Я подаю просьбу разрешить мне отправиться на фронт в качестве солдата или санитара. Швейцария соблюдает нейтралитет в этой войне, но все же разрешает мне мобилизоваться санитаром.
По сути, это моя первая война. Я догадываюсь, что это такое, но ужас и потрясение превосходят все мои представления о войне. Фронт это сущий ад, кровавая бессмысленная мясорубка, поля, обрастающие взрывами, вместо деревьев, среди которых мечутся обезумевшие люди. И главное, это совсем недалеко от швейцарской пасторальной тишины. Как санитар, мобилизовав все свои душевные силы, я мечусь среди истекающих кровью, умирающих юношей, будущности Европы, будь то француз или немец. Кажется, меня не берут ни пули, ни снаряды, но сопровождая транспорт раненых в Карлсруэ, я вдруг начинаю задыхаться, меня валит с ног дизентерия, не дает продохнуть дифтерит.
Меня кладут в госпиталь, где я неделю нахожусь между жизнью и смертью.
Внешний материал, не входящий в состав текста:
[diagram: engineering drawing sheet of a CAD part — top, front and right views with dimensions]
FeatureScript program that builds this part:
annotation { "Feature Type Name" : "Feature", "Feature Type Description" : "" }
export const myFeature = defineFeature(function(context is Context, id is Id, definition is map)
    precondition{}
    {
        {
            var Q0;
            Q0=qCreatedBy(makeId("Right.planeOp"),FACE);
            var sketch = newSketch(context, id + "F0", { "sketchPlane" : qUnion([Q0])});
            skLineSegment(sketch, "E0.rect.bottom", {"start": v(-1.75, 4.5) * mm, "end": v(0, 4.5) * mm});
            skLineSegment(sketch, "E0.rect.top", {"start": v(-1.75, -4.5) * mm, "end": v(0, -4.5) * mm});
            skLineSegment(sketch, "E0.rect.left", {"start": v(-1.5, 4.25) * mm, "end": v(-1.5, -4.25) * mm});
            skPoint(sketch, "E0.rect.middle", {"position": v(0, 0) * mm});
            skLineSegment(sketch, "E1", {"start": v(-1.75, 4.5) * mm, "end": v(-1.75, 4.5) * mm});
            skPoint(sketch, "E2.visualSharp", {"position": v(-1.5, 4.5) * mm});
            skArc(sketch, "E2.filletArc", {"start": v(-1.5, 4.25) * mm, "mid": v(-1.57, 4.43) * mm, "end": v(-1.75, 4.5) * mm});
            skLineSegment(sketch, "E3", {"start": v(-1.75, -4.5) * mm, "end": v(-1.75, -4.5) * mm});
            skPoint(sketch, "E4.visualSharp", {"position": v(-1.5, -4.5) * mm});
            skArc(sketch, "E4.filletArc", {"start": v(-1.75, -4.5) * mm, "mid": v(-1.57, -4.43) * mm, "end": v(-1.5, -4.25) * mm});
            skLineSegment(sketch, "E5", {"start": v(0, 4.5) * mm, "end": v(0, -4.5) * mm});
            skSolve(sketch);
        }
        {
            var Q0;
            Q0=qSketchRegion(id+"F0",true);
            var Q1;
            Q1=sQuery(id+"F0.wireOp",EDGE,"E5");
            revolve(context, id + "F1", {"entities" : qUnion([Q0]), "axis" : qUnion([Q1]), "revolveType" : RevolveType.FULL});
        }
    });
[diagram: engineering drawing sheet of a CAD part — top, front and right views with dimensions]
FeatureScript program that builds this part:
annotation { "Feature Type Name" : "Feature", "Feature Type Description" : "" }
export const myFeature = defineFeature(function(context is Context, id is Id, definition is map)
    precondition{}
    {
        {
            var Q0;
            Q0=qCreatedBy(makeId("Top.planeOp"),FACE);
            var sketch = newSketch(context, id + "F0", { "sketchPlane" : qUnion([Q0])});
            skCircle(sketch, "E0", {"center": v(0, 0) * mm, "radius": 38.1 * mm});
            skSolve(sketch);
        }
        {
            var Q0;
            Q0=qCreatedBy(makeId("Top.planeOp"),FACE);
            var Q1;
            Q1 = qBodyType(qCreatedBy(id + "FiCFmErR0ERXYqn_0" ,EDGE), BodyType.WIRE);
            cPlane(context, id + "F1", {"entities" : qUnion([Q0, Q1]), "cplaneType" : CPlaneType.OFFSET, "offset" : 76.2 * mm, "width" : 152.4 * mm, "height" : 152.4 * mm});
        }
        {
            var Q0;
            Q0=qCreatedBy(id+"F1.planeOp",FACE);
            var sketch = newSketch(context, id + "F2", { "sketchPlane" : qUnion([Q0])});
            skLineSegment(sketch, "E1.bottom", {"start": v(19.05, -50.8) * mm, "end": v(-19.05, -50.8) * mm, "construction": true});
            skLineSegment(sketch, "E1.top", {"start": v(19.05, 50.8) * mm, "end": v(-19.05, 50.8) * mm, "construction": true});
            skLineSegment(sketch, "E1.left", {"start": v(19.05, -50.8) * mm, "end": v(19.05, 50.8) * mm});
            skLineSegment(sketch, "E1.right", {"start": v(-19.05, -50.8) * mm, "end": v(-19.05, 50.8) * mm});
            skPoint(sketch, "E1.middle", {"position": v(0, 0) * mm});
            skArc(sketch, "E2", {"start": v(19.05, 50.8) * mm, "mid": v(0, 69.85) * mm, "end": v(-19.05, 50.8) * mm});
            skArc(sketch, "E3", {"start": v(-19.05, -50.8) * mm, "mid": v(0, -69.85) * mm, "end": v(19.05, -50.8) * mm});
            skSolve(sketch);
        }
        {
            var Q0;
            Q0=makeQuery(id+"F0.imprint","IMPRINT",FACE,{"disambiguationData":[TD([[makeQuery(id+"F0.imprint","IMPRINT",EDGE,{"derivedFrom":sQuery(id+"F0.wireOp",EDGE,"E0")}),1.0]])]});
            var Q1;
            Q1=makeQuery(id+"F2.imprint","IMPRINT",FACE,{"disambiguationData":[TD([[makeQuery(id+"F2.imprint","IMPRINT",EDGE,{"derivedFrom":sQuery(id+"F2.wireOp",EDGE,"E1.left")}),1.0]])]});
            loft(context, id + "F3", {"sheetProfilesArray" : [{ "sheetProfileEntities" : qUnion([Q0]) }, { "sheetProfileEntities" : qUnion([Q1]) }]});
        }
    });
Мне уже все равно, лишь бы прекратить страдания, я, то теряю сознание, то прихожу в себя. Около меня, сквозь бред, возникает то ли тень Вагнера, то ли сам он в сутане священника. Кто же еще с радостью будет меня отпевать, как не он, за все, что я ему сделал. Неужели Козима призналась. Эта мысль настолько невозможна, что я прихожу в себя от бреда.
57К концу октября я в очередной раз выкарабкиваюсь из могильной ямы.
Потрясает, что мне ни разу за эти тяжкие, на грани смерти, дни, не снится отец, уносящий в могилу ребенка. Неужели болезнь освободила меня от этой преследовавшей меня мороки: мне перестал сниться отец. Что ж, бывает, что случается чудо.
Я все же молод и достаточно крепок.
Когда я подпал под почти наркотическое влияние Вагнера, музыка его начала прокладывать дорогу к другим более эмоциональным мирам в моей душе над волнами дизентерии, дифтерита особенно мигрени.
Пусть не полностью выздоровев, я возвращаюсь в Базель, приступаю к лекциям, и все спрашиваю себя, что действительно достигло моих ушей в эти страшные дни?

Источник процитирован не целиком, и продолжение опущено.